Founded in 1999, Interparts started out as a family business and continues that legacy today. The company focuses on servicing the larger bus companies in Europe with alternative product lines, such as slack adjusters, brake cams and air springs.

In 2008, the company developed a two-piece wheel nut indicator for a large bus company in the Midlands, and also extended its range of indicators for trucks and trailers. Today, the company is expanding with new employees joining from inside and outside the family. Interparts has positioned itself as a specialist in wheel nut loosening and as a company constantly developing new products.

The two-piece indicator it developed in 2008 was based on a rachet, such that after retorquing, the pointer could be reset in only an anticlockwise direction. For long-reach applications, the company developed a pointer with two small holes, just under the top and in line with the centre, such that cover would not trap moisture but would swing out due to centrifugal forces during service.

More developments were introduced, such as a pointer with retro-reflection material on top for the steering axle. Its design means that traffic in a vehicle’s blind spot will be warned by its reflection once the steering axle wheels are turning.

Back to the drawing board

In 2010, the company developed a polyamide retainer after a request from a bus company in London. This rigid device links two wheel nuts and does not allow any loose rotation of the wheel nuts, but could be tightened faster using a ratchet.

The company used its in-house-developed loosening machine – suitable for 22 mm studs – to test the retainer, producing positive results. Field tests with the London-based bus company took place over the next 18 months before the final test with vehicle testing company Mira snapped the strut after a few hours of fatigue testing.

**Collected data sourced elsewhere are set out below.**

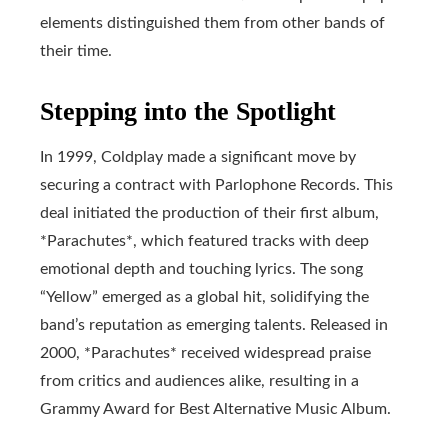
elements distinguished them from other bands of
their time.
Stepping into the Spotlight
In 1999, Coldplay made a significant move by
securing a contract with Parlophone Records. This
deal initiated the production of their first album,
*Parachutes*, which featured tracks with deep
emotional depth and touching lyrics. The song
“Yellow” emerged as a global hit, solidifying the
band’s reputation as emerging talents. Released in
2000, *Parachutes* received widespread praise
from critics and audiences alike, resulting in a
Grammy Award for Best Alternative Music Album.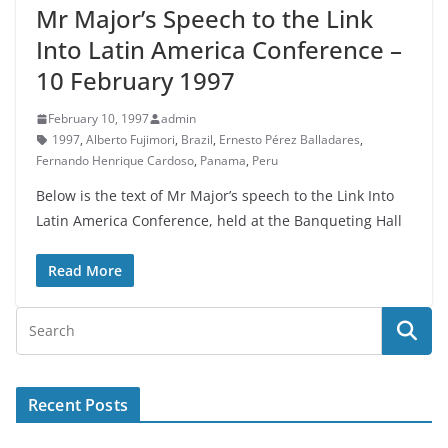
Mr Major’s Speech to the Link
Into Latin America Conference –
10 February 1997
February 10, 1997
admin
1997
,
Alberto Fujimori
,
Brazil
,
Ernesto Pérez Balladares
,
Fernando Henrique Cardoso
,
Panama
,
Peru
Below is the text of Mr Major’s speech to the Link Into
Latin America Conference, held at the Banqueting Hall
Read More
Recent Posts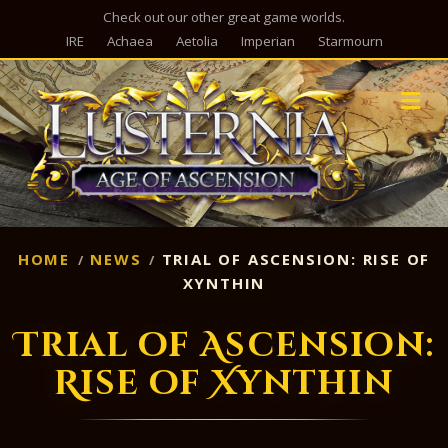
Check out our other great game worlds.
IRE
Achaea
Aetolia
Imperian
Starmourn
M
HOME
NEWS
TRIAL OF ASCENSION: RISE OF
XYNTHIN
Trial of Ascension:
Rise of Xynthin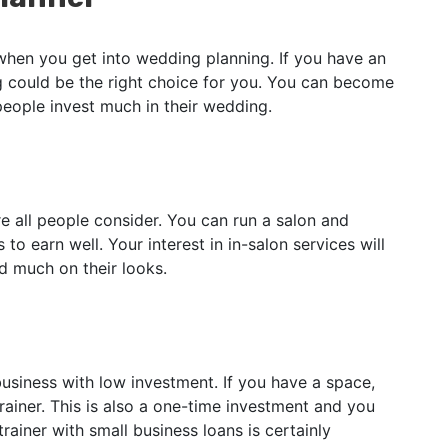
 when you get into wedding planning. If you have an
g could be the right choice for you. You can become
 people invest much in their wedding.
e all people consider. You can run a salon and
to earn well. Your interest in in-salon services will
d much on their looks.
siness with low investment. If you have a space,
iner. This is also a one-time investment and you
ainer with small business loans is certainly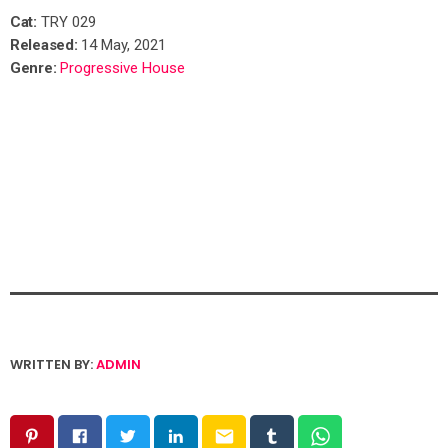
Cat:
TRY 029
Released:
14 May, 2021
Genre:
Progressive House
WRITTEN BY:
ADMIN
email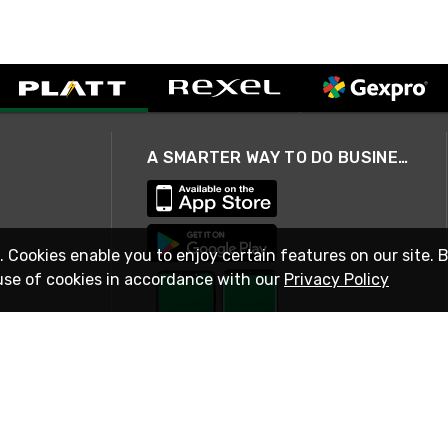
A SMARTER WAY TO DO BUSINESS
. Cookies enable you to enjoy certain features on our site. 
use of cookies in accordance with our
Privacy Policy
STAY IN TOUCH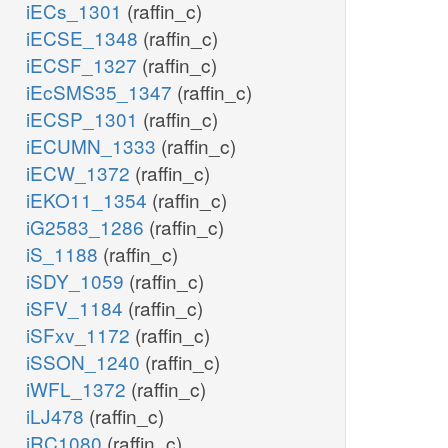
iECs_1301
(raffin_c)
iECSE_1348
(raffin_c)
iECSF_1327
(raffin_c)
iEcSMS35_1347
(raffin_c)
iECSP_1301
(raffin_c)
iECUMN_1333
(raffin_c)
iECW_1372
(raffin_c)
iEKO11_1354
(raffin_c)
iG2583_1286
(raffin_c)
iS_1188
(raffin_c)
iSDY_1059
(raffin_c)
iSFV_1184
(raffin_c)
iSFxv_1172
(raffin_c)
iSSON_1240
(raffin_c)
iWFL_1372
(raffin_c)
iLJ478
(raffin_c)
iRC1080
(raffin_c)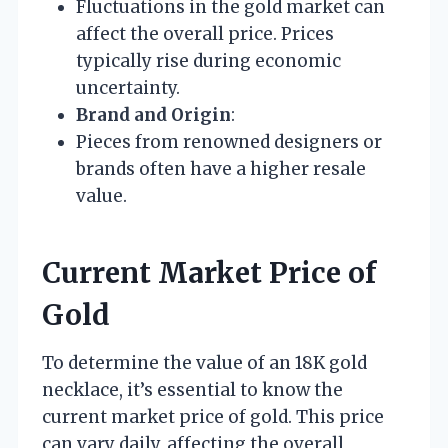
Fluctuations in the gold market can
affect the overall price. Prices
typically rise during economic
uncertainty.
Brand and Origin
:
Pieces from renowned designers or
brands often have a higher resale
value.
Current Market Price of
Gold
To determine the value of an 18K gold
necklace, it’s essential to know the
current market price of gold. This price
can vary daily, affecting the overall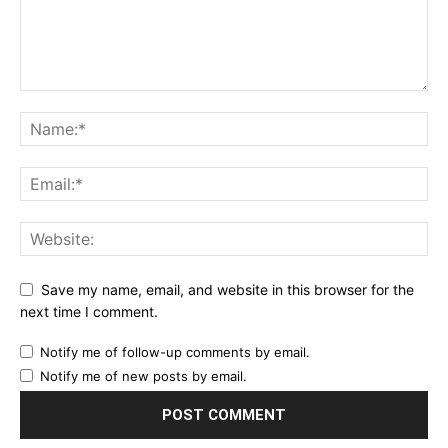
Save my name, email, and website in this browser for the
next time I comment.
Notify me of follow-up comments by email.
Notify me of new posts by email.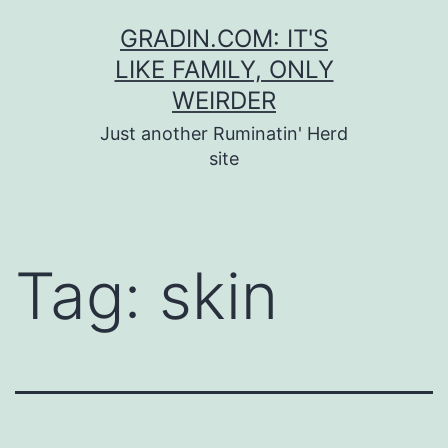
Skip
GRADIN.COM: IT'S
to
LIKE FAMILY, ONLY
content
WEIRDER
Just another Ruminatin' Herd
site
Tag:
skin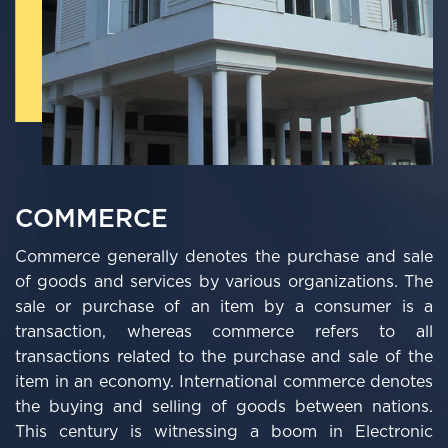
COMMERCE
Commerce generally denotes the purchase and sale
of goods and services by various organizations. The
sale or purchase of an item by a consumer is a
transaction, whereas commerce refers to all
transactions related to the purchase and sale of the
item in an economy. International commerce denotes
the buying and selling of goods between nations.
This century is witnessing a boom in Electronic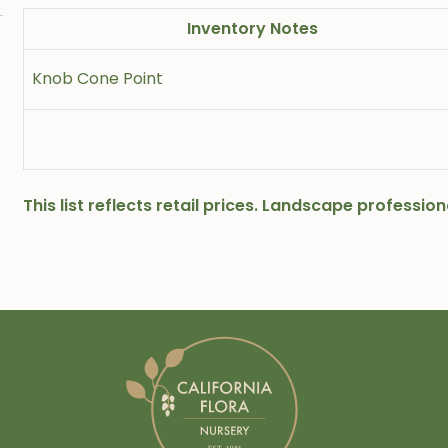
Inventory Notes
Knob Cone Point
This list reflects retail prices. Landscape professi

Analysis of the failed stud showed that the additional stress was caused by the stud bending due to the relative movement of the hub and wheel. This created a stress level beyond the elasticity of the material and made the stud fatigue.

Interparts concluded that it was safer to develop a device that can accept a bit of loosening and indicate the loosening, but also prevents the play between wheel and hub. This play – when the wheel starts wobbling, is recognised as dangerous and the last stage before detachment.

Ever since, the company has developed two devices that accept a small angle of loosening, clearly indicating and preventing play between hub and wheel. The final development is the Twindicator, probably the next standard in wheel detachment prevention.

This product has all the benefits of the standard tag: multiples for precise fitting; 7 mm low to retorque while fitted; reusable; a melting warning when the brakes heat up; and it has the ability to prevent further loosening of the wheel nut, keeping it from entering the wobbling stage.